### Metin bölümü
Berjin’i katledenler yanıldı asıl Berjin ve Cizre kazandı; ‘Dik dur ve gülümse’

Cizre’nin gülen yüzü Berjin, kendisine dayatılan feodal ve geri zihniyetli kaleleri birer birer yıkarak yürüdüğü özgürlük yürüyüşünde en çok sevdiği kentte direnişin merkezi Cizre’de “Dik dur ve gülümse..." diyerek ölümsüzleşti.

Daha çocukluk yıllarında özgürlüğe sevdalanmıştı Cizre’nin gülen yüzü Berjin, kendisine dayatılan feodal ve geri zihniyetli kaleleri birer birer yıkarak yürüdüğü özgürlük yürüyüşünde en çok sevdiği kentte direnişin merkezi Cizre’de “Dik dur ve gülümse. Bırak zülüm altında neden hep gülümsediğini merak etsin zalimler” diyerek ölümsüzleşti.

AKP ve Erdoğan’ın Kürt halkının en meşru talebi olan öz yönetimlere karşı geliştirdiği soykırım politikalarına karşı Cizre’de direnirken, Sarayın paralı katilleri tarafından vahşice bodrum katında yakılarak katledilen Berjin Demirkaya, ardında Kürdistan’da direnen kadınların ve çocukların dillerinden hiç düşürmeyeceği bir yaşam ve direniş öyküsü bırakarak ölümsüzleşti. Berjin Erdoğan’a şu mesajı vererek ayrıldı aramızdan: “Erdoğan’ın unuttuğu bir şey var ‘Bizler yaşamı uğruna ölecek kadar çok seviyoruz. Akan kanlarımız toprakta can bulur yeniden yeşeririz ve güzellik katarız insanlığa. Utandırırız yine katliama sessiz kalanları. Çünkü biz güneşe sevdalı ölüme gülerek gidenlerdeniz.”

NEWROZ’UN GÜZELLİĞİNDE DÜNYAYA GELİR…

Erzurum’un Tekman ilçesine bağlı Geçit Köyü’nde (Madrak) 26 Mart 1977 yılında Newroz’un yaşama saçtığı güzellikler ortasında dünyaya gelen Berjin, 6 çocuklu bir ailenin kızı olarak Serhat’ın asi ve inatçı kişiliğini üzerinde taşıyarak büyümeye başlar.

Feodal yapının yoğun bir şekilde kendisini hissettirdiği bir köyde babasının yurtsever kişiliğinden kaynaklı İlk Okulu dünyaya geldiği Madrak köyünde bitirmeyi başarsa da Berjin, köy yaşamının zorluklarından kaynaklı eğitim hayatını devam ettiremez.

Berjin, eğitim hayatına devam etme koşulları bulamasa da okumaktan ve kendisini geliştirmekten hiç geri bırakmaz. Daha çocuk yaşta babasının eve getirdiği kitapları alarak köyde bulunan tepelere çıkıp kitap okuyan Berjin, aynı zamanda babasının isteği üzerine her akşam Erivan ve Amerikan’ın sesi radyolarını dinleyerek olup bitenleri babasına aktarırmış.
######
### Gösterilen veriler
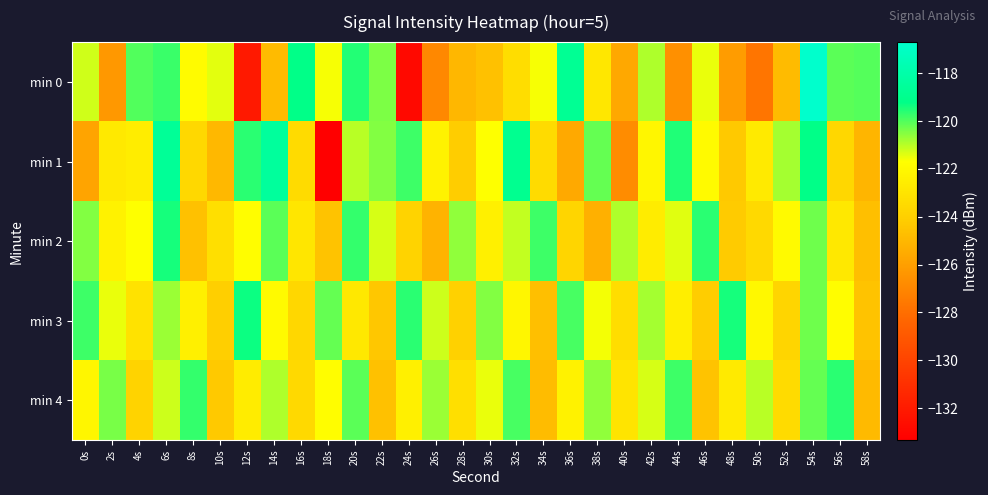

Rank the series by their maximum value, from highest to lowest.

min 0, min 1, min 3, min 2, min 4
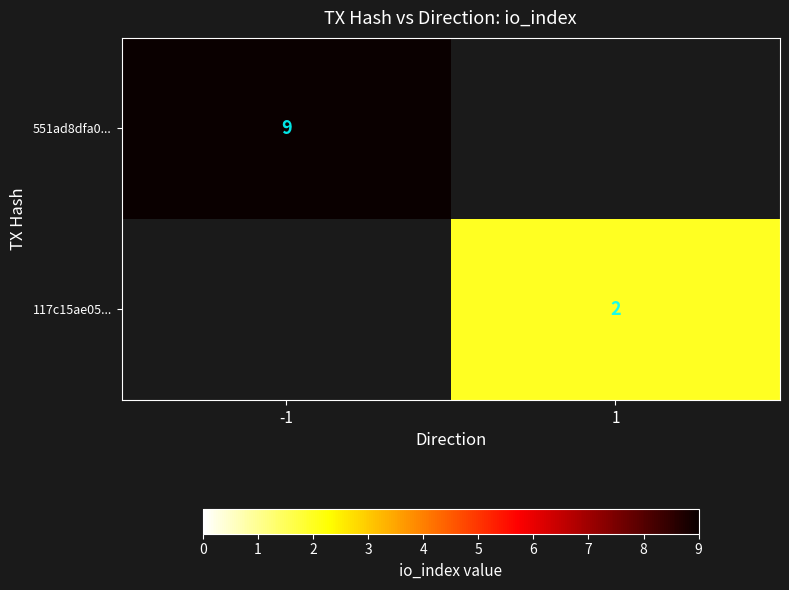

The value of 551ad8dfa0... at -1 is 3. True or false?

False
######
**Görev listesi:**
A – Berjin hakkındaki yazıda onun dünyaya geldiği yeri tanımlayan il, ilçe ve köy adlarının hepsini sıralayın.
B – Berjin hakkındaki yazıda "NEWROZ’UN GÜZELLİĞİNDE DÜNYAYA" sözlerinden "hayatını devam ettiremez." sözlerine kadar uzanan bölümü lütfen hiç değiştirmeden yineleyin.

**Numaralı yanıtlar:**
A – Erzurum, Tekman, Geçit Köyü, Madrak

B –
NEWROZ’UN GÜZELLİĞİNDE DÜNYAYA GELİR…

Erzurum’un Tekman ilçesine bağlı Geçit Köyü’nde (Madrak) 26 Mart 1977 yılında Newroz’un yaşama saçtığı güzellikler ortasında dünyaya gelen Berjin, 6 çocuklu bir ailenin kızı olarak Serhat’ın asi ve inatçı kişiliğini üzerinde taşıyarak büyümeye başlar.

Feodal yapının yoğun bir şekilde kendisini hissettirdiği bir köyde babasının yurtsever kişiliğinden kaynaklı İlk Okulu dünyaya geldiği Madrak köyünde bitirmeyi başarsa da Berjin, köy yaşamının zorluklarından kaynaklı eğitim hayatını devam ettiremez.